The problem with NuTrek, and why they won't be looked back upon kindly in the future, is that they're not mediocre, they're actively awful. It's not made by people burned out on Star Trek or trying to pioneer new ground but not knowing how to do so, but people who have no knowledge nor concern for Star Trek and are only interested in using it for their own agenda and designs. Agenda here doesn't even necessarily mean 'political' either. Many people probably don't even care about the politics, they just think having a Star Trek credit to their name will get them places in the industry.

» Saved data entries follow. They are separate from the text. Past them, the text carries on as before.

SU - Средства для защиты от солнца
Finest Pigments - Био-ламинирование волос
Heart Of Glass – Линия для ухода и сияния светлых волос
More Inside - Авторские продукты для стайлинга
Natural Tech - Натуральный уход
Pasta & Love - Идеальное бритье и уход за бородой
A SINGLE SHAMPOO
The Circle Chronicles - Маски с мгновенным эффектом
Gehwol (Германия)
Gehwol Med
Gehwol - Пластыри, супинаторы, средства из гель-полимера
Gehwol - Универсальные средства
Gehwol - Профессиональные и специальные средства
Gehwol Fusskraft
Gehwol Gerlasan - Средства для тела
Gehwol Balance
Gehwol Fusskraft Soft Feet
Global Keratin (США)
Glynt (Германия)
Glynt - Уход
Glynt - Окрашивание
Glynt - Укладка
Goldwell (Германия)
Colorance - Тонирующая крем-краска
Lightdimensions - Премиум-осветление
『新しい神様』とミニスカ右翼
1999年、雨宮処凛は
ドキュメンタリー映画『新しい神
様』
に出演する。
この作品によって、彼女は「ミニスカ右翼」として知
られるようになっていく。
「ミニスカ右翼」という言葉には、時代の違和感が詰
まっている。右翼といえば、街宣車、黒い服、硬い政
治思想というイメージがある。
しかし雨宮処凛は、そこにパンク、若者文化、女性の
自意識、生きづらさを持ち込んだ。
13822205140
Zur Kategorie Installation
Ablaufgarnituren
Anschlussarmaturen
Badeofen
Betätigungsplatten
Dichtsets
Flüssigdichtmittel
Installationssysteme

Picard is written and built on hatred. Picard must be torn down, the Federation must be a failure, and Data must die because Patrick Stewart is angry about politics. Q can't crack jokes and must be on a deadly suicide mission because fascism/immigration/climate change isn't funny and the audience must take this all very seriously. Season three will no doubt also be dour and humorless because it will be their journey forward to fix the Federation and whatever else, and this solemn duty is something that cannot be made light of. Because it's written out of hatred, there's no love to spare on the franchise it's using, and no love to be had for it. It will never be looked on in a brighter light or have people come back in 2045 and say 'actually I think it was pretty neat' because it actively shuns being Star Trek, and any nostalgia bait is only brought in to be used to amplify the hatred Patrick feels.

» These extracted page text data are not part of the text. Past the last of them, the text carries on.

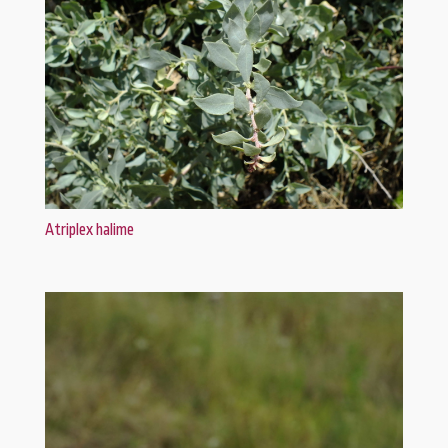
Atriplex halime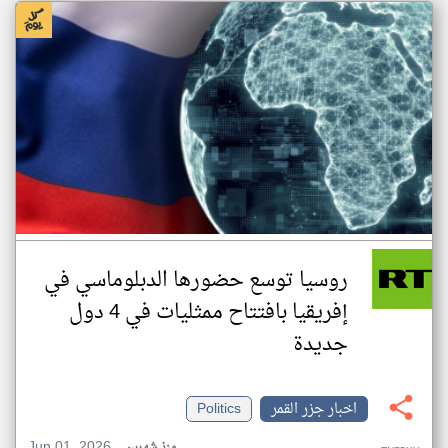
روسيا توسع حضورها الدبلوماسي في
إفريقيا بافتتاح ممثليات في 4 دول
جديدة
اخبار جزر القمر
Politics
Jun 01, 2026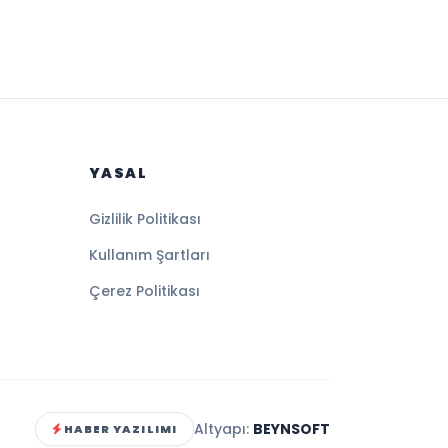
YASAL
Gizlilik Politikası
Kullanım Şartları
Çerez Politikası
Altyapı:
BEYNSOFT
HABER YAZILIMI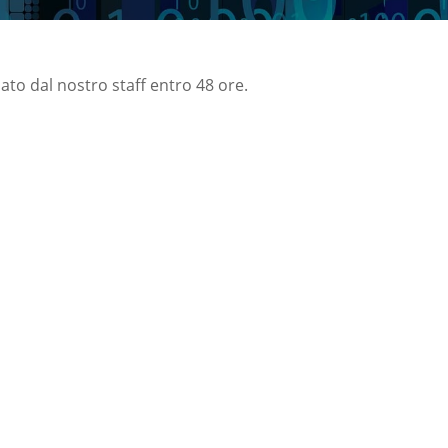
nato dal nostro staff entro 48 ore.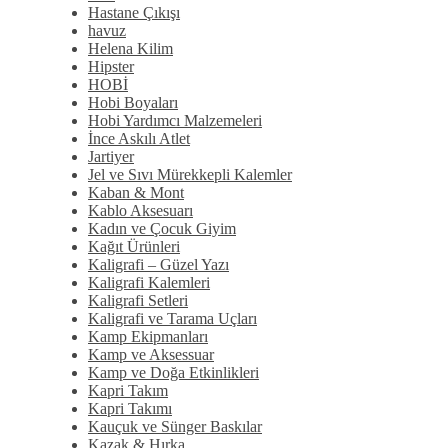
Hastane Çıkışı
havuz
Helena Kilim
Hipster
HOBİ
Hobi Boyaları
Hobi Yardımcı Malzemeleri
İnce Askılı Atlet
Jartiyer
Jel ve Sıvı Mürekkepli Kalemler
Kaban & Mont
Kablo Aksesuarı
Kadın ve Çocuk Giyim
Kağıt Ürünleri
Kaligrafi – Güzel Yazı
Kaligrafi Kalemleri
Kaligrafi Setleri
Kaligrafi ve Tarama Uçları
Kamp Ekipmanları
Kamp ve Aksessuar
Kamp ve Doğa Etkinlikleri
Kapri Takım
Kapri Takımı
Kauçuk ve Sünger Baskılar
Kazak & Hırka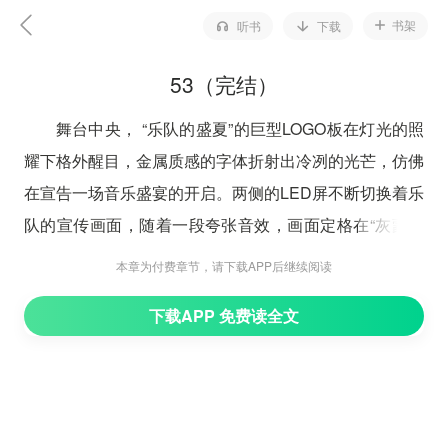
书架
听书
下载
53（完结）
舞台中央， “乐队的盛夏”的巨型LOGO板在灯光的照
耀下格外醒目，金属质感的字体折射出冷冽的光芒，仿佛
在宣告一场音乐盛宴的开启。两侧的LED屏不断切换着乐
队的宣传画面，随着一段夸张音效，画面定格在“灰蒙乐
队”的宣传照上，观众席第一排的艾伦立刻发出了一声尖
本章为付费章节，请下载APP后继续阅读
叫，正在给助理小徐发送本周工作概要的林忘匆匆抬头，
下载APP 免费读全文
老妈莫英的脸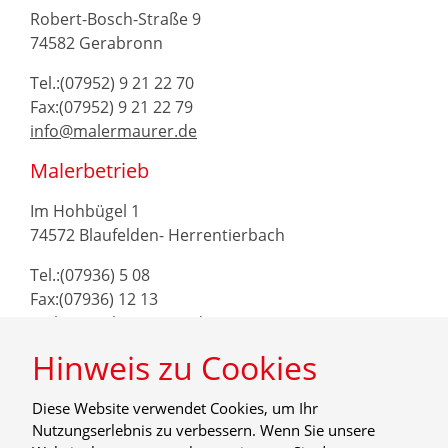
Robert-Bosch-Straße 9
74582 Gerabronn
Tel.:(07952) 9 21 22 70
Fax:(07952) 9 21 22 79
info@malermaurer.de
Malerbetrieb
Im Hohbügel 1
74572 Blaufelden- Herrentierbach
Tel.:(07936) 5 08
Fax:(07936) 12 13
maler@malermaurer.de
Hinweis zu Cookies
Diese Website verwendet Cookies, um Ihr
Nutzungserlebnis zu verbessern. Wenn Sie unsere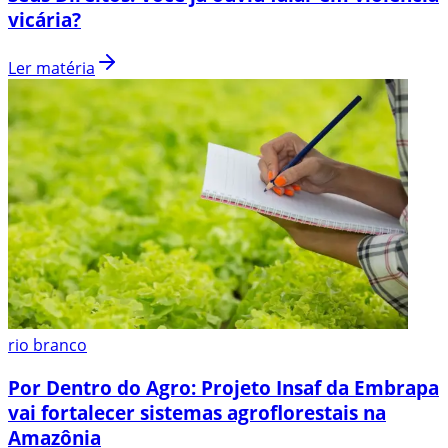
vicária?
Ler matéria
rio branco
Por Dentro do Agro: Projeto Insaf da Embrapa
vai fortalecer sistemas agroflorestais na
Amazônia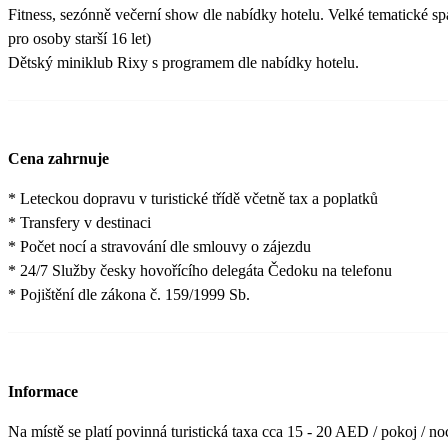
Fitness, sezónně večerní show dle nabídky hotelu. Velké tematické sp
pro osoby starší 16 let)
Dětský miniklub Rixy s programem dle nabídky hotelu.
Cena zahrnuje
* Leteckou dopravu v turistické třídě včetně tax a poplatků
* Transfery v destinaci
* Počet nocí a stravování dle smlouvy o zájezdu
* 24/7 Služby česky hovořícího delegáta Čedoku na telefonu
* Pojištění dle zákona č. 159/1999 Sb.
Informace
Na místě se platí povinná turistická taxa cca 15 - 20 AED / pokoj / noc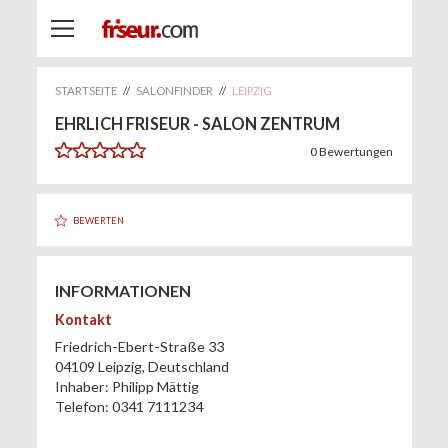
STARTSEITE
//
SALONFINDER
//
LEIPZIG
EHRLICH FRISEUR - SALON ZENTRUM
0
Bewertungen
BEWERTEN
INFORMATIONEN
Kontakt
Friedrich-Ebert-Straße 33
04109
Leipzig
,
Deutschland
Inhaber:
Philipp Mättig
Telefon:
0341 7111234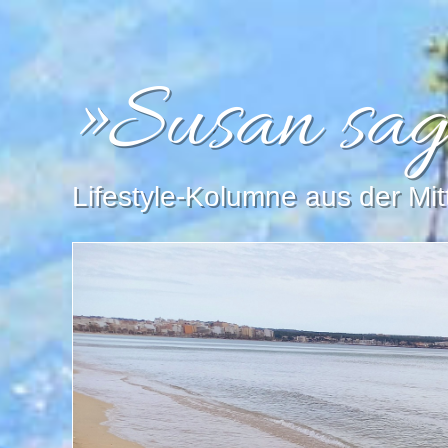
»Susan sag
Lifestyle-Kolumne aus der Mi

Discovery I don't think is quite so fundamentally bad, but its problem is that the writing team keeps changing and things keep getting swapped around so abruptly that nothing makes sense, and not even on review can it even possibly make sense. You could salvage having a mary sue character who is Spock's sister and their parents' favorite, but you can't salvage the way season 1 was written to be a one-off, or the way season 2 changed the answer to its mystery 2 or 3 times midway through the season. It's basically just letting unskilled fanfic writers make a series by using their unedited fanfiction.

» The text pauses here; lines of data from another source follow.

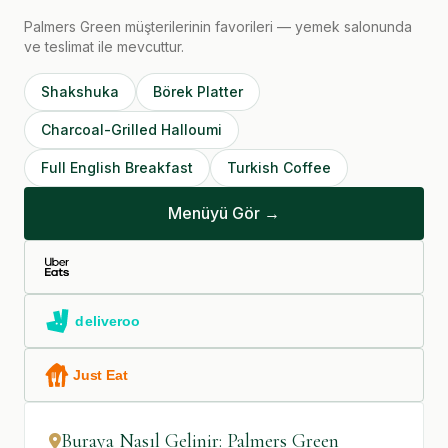
Palmers Green müşterilerinin favorileri — yemek salonunda
ve teslimat ile mevcuttur.
Shakshuka
Börek Platter
Charcoal-Grilled Halloumi
Full English Breakfast
Turkish Coffee
Menüyü Gör →
Buraya Nasıl Gelinir: Palmers Green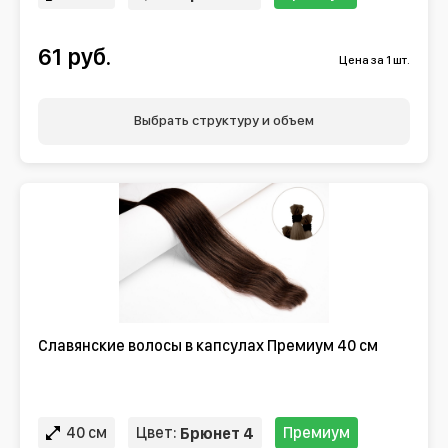
61 руб.
Цена за 1 шт.
Выбрать структуру и объем
Славянские волосы в капсулах Премиум 40 см
40 см
Цвет:
Премиум
Брюнет 4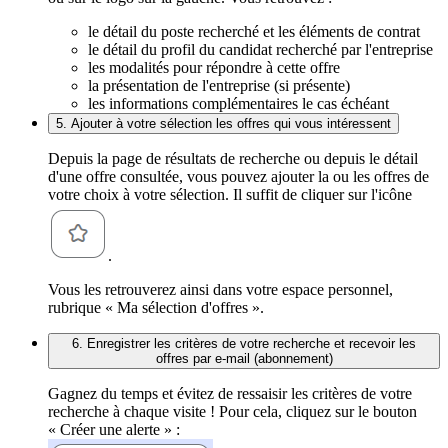
le détail du poste recherché et les éléments de contrat
le détail du profil du candidat recherché par l'entreprise
les modalités pour répondre à cette offre
la présentation de l'entreprise (si présente)
les informations complémentaires le cas échéant
5. Ajouter à votre sélection les offres qui vous intéressent
Depuis la page de résultats de recherche ou depuis le détail
d'une offre consultée, vous pouvez ajouter la ou les offres de
votre choix à votre sélection. Il suffit de cliquer sur l'icône
.
Vous les retrouverez ainsi dans votre espace personnel,
rubrique « Ma sélection d'offres ».
6. Enregistrer les critères de votre recherche et recevoir les
offres par e-mail (abonnement)
Gagnez du temps et évitez de ressaisir les critères de votre
recherche à chaque visite ! Pour cela, cliquez sur le bouton
« Créer une alerte » :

If anything, I think Lower Decks is actually the best of NuTrek, because it relies on the audience knowing and loving TNG era Star Trek, and doesn't insult or punish the audience for it. It's also the only show that maintains the visual look and feel of Star Trek, because it's set during TNG and has no excuse to use the gritty dark palette that Enterprise started. It's possible Strange New Worlds will be the first real Star Trek in a long time if it lives up to its promises, but it is still going to suffer from what Enterprise suffered from, because despite the name, there's just not many new worlds to explore pre-Kirk anymore. Which is a shame, because instead of realizing the actual root of the problem when Discovery and SNW both inevitably collapse, what execs will probably instead see is "Star Trek just still isn't profitable anymore"

Also if that one response post I saw to Picard's newest episode is accurate:
I hope that if the Borg Queen really did agree to 'only assimilate people when it's to their benefit' they go to the future and find that literally nothing has changed, because the Borg have always believed they're doing good. If you think the Borg are somehow maliciously committing conquest on the universe you don't understand the Borg at all. They believe they are pursuing perfection and the only way to do so is to gather all of the good and all of the potential of every other culture and put it together, and so by adding you to the collective they are bringing you with them on their quest to perfection. It's impossible for the Borg to do what Murderer Lady is suggesting and not eventually end up the way they are now.

But this is from the same show that unironically thought you could be sad about being assimilated while part of the collective, and could thus somehow be so sad about it that you cause the collective to crash. But only a small section of it, because not only do drones actually have individuality but their cubes do, too. So I might hope, but I don't believe.